Erik Burger

Karlsruhe Institute of Technology
burger(at)kit.edu
http://sdq.ipd.kit.edu/people/erik_burger

Erik Burger studied Computer Science at the University of Karlsruhe from 2002 to 2008.
After completing his diploma thesis at SAP, Walldorf, he joined the Software Design and Quality (SDQ) group at the University of Karlsruhe in 2009, where he received his PhD in July 2014. He has assisted in the organization of the first and second VAO workshop and further workshops and conferences, such as WCOP2010, SE2011, and the Palladio Days user meeting.


Uwe Aßmann

Technische Universität Dresden
uwe.assmann(at)inf.tu-dresden.de
http://www1.inf.tu-dresden.de/~ua1/

Uwe Aßmann holds the Chair of Software Engineering at the Technische Universität Dresden. 
His book "Invasive Software Composition'' (ISC) presents a composition technology for code, document, and model fragments enabling flexible software reuse.  The concept of ISC unifies generic, connector-, view-, and aspect-based programming for arbitrary program or modeling languages. The technology is demonstrated by the Reuseware environment, a meta-environment for the generation of software tools (http://www.reuseware.org).

Currently, much of his research  takes place in the DFG research training group "Role-Oriented Software Infrastructures (RoSI)'', which investigates the employment of the role concept in all languages from requirements modeling to run time.  Roles  are dynamic views on objects.  On the language level, they extend object-oriented languages with views, contexts, and aspects.
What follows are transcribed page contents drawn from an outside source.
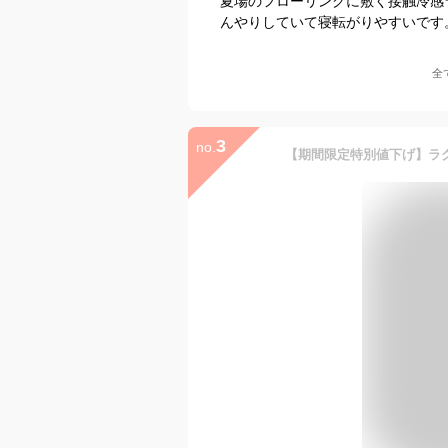
夏場のフローリングに敷く接触冷感
んやりしていて寝転がりやすいです
全
3
no.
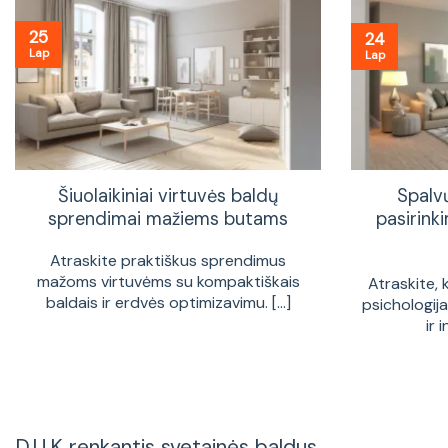
25
24
Lap
Lap
Šiuolaikiniai virtuvės baldų
Spalv
sprendimai mažiems butams
pasirinki
Atraskite praktiškus sprendimus
mažoms virtuvėms su kompaktiškais
Atraskite, 
baldais ir erdvės optimizavimu. [...]
psichologij
ir 
D.U.K renkantis svetainės baldus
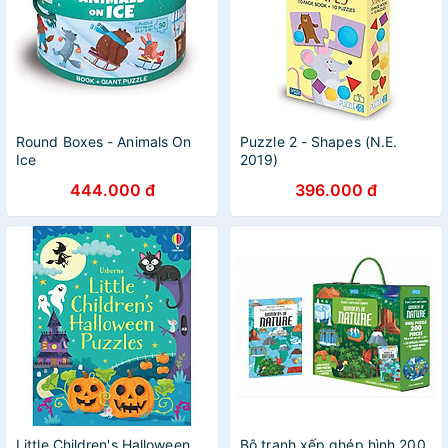
Round Boxes - Animals On
Puzzle 2 - Shapes (N.E.
Ice
2019)
444.000 đ
396.000 đ
Little Children's Halloween
Bộ tranh xếp ghép hình 200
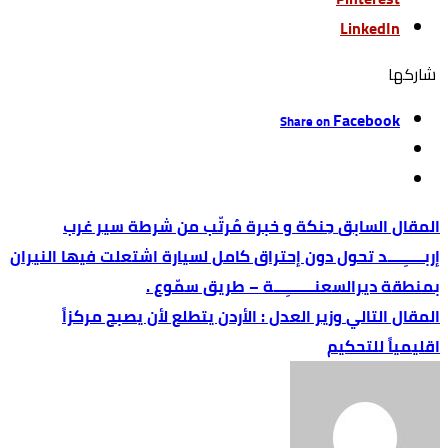
LinkedIn
‫‫ شاركها‬
Facebook
Share on
حِنكة و خبرة مُرتّب من شرطة سير غرب
إربـــــِــــد تحول دون إحتراق كامل لسيارة اشتعلت فيها النيران
بمنطقة ديرالسعنـــــــِـــة – طريق سمّوع .
وزير العدل : الأردن يتطلع لأن يصبح مركزاً
اقليمياً للتحكيم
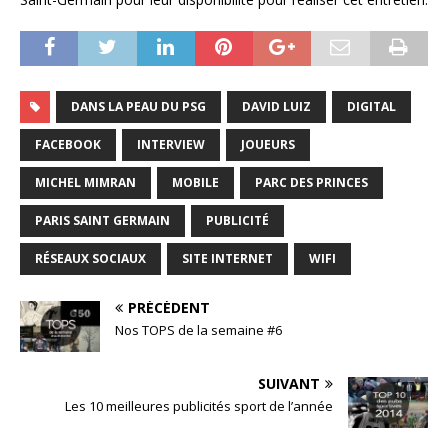
DANS LA PEAU DU PSG
DAVID LUIZ
DIGITAL
FACEBOOK
INTERVIEW
JOUEURS
MICHEL MIMRAN
MOBILE
PARC DES PRINCES
PARIS SAINT GERMAIN
PUBLICITÉ
RÉSEAUX SOCIAUX
SITE INTERNET
WIFI
PRÉCÉDENT
Nos TOPS de la semaine #6
SUIVANT
Les 10 meilleures publicités sport de l’année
RoSI's  ultimate goal is to simplify the development of context-aware systems, for example, by being able to restrict verification and validation to specific views and contexts.


Thomas Goldschmidt

ABB Corporate Research
thomas.goldschmidt(at)de.abb.com

Thomas Goldschmidt is a principal scientist at ABB Corporate Research in Ladenburg, Germany. He joined ABB in 2010 and since then has been leading and working on several research projects in the area of model-driven development and domain-specific languages. Furthermore, he is currently lead architect in a research project on bringing automation software to the cloud. He received a Ph.D. from Karlsruhe Institute of Technology in 2010 for his thesis entitled “View-Based Textual Modelling”. During the same time, starting 2006, he worked as a research scientist at the FZI research center for information technology in Karlsruhe. Thomas studied Computer Science at the Hochschule Furtwangen University from 2002 to 2006.